En este ojo de huracán se asienta mi investigación. Éste es el tuétano de mi conversación con Ana, una superviviente de la violencia de Las Finanzas, reflejo de la dignidad que las clases trabajadoras de México han mostrado ante el Estado y el mercado en innumerables ocasiones. Esto es lo que busco recuperar de los testimonios de decenas de usuarios de Twitter que vivieron en la infancia o la adolescencia la crisis de 1994-1995, y que se han extendido a las jefas de familia con quienes he hablado. Quiero escuchar y compartir su experiencia, su daño, y que encuentren, al menos, un marco de justicia testimonial.
Notas
* Agradezco infinitamente a Ana (como ella ha decidido ser nombrada aquí) y a su hijo por confiar en mis manos su historia.
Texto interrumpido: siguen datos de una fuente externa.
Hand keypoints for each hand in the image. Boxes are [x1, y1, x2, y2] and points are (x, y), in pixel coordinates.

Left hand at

Gracias también a todas las personas que han contribuido con sus testimonios por Twitter (ahora X), a Francisco Robles Gil y Andrés Villela por su lectura y sugerencias al borrador de este primer artículo dedicado a 1994; a Rodrigo Salazar Elena por responder a todas mis dudas, y finalmente a todos y todas quienes han compartido conmigo material de la época para este trabajo que apenas comienza.
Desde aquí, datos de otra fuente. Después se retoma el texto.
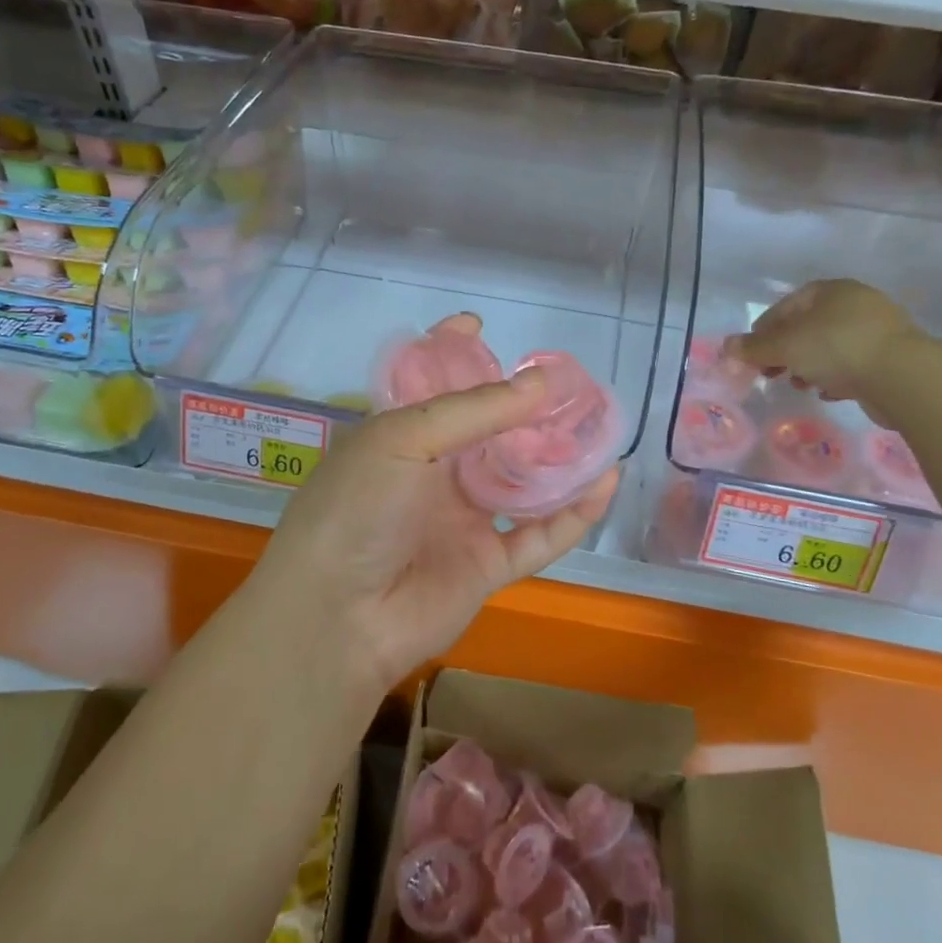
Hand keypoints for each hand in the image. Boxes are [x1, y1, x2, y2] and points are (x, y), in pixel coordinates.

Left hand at [249, 319, 618, 696]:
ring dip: (559, 459)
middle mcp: (434, 474)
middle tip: (570, 384)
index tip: (480, 325)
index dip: (452, 353)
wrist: (337, 617)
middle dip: (526, 408)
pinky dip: (574, 513)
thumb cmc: (358, 508)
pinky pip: (539, 535)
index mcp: (400, 437)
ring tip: (599, 427)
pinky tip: (605, 483)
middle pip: (489, 432)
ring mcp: (462, 520)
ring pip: (522, 482)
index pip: (429, 385)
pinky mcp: (488, 565)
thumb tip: (542, 382)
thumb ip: (475, 411)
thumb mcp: (403, 440)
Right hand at [727, 279, 923, 405]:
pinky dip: (836, 375)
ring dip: (809, 365)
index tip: (752, 355)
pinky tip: (828, 392)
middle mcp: (855, 302)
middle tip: (771, 372)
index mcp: (830, 290)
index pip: (786, 306)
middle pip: (808, 326)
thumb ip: (754, 348)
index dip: (763, 330)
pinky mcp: (891, 356)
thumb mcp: (785, 347)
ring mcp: (877, 329)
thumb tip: (726, 346)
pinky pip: (853, 363)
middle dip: (786, 351)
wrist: (902, 376)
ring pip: (830, 346)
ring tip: (799, 384)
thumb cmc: (835, 349)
[1] En mis testimonios he encontrado incluso referencias a suicidios de jefes de familia; sin embargo, ha sido siempre en el terreno del rumor. No he podido dar con un testimonio directo ni un caso registrado en la prensa de la época. No obstante, las Estadísticas de suicidio e intentos de suicidio del Instituto Nacional de Estadística y Geografía pueden proporcionarnos algunas pistas. Encontramos un incremento en intentos de suicidio tanto en 1994 (153 totales en hombres vs. 93 del año anterior) como en 1995 (232 totales en hombres, 79 más que en 1994), y para 1996, los intentos se mantuvieron en 232. Mientras que en suicidios de hombres tenemos que en 1994 se consumaron 2 215 frente a 2 022 de 1993, y en 1995, 2 428 (213 más que el año anterior); en 1996 los suicidios consumados bajaron a 142 (2000: 3).
Referencias
Bello Albarracín, Martha Nubia (coord.) (2014). Aportes teóricos y metodológicos para la valoración de los daños causados por la violencia, Centro Nacional de Memoria Histórica, Colombia.
Davoine, Françoise y Jean-Max Gaudillière. (2011). Historia y trauma. La locura de las guerras, Buenos Aires, FCE.
Fricker, Miranda. (2007). Injusticia epistémica El poder y la ética del conocimiento. España, Herder.
Instituto Nacional de Geografía y Estadística (2000). Estadísticas de intentos de suicidio y suicidio, México.
Lazzarato, Maurizio. (2013). La fábrica del hombre endeudado. Ensayo sobre la condición neoliberal. Buenos Aires, Amorrortu.
Zúñiga, Juan Antonio, et al. (21 de diciembre de 1994). “Acuerdan devaluar el peso hasta 15%”. La Jornada.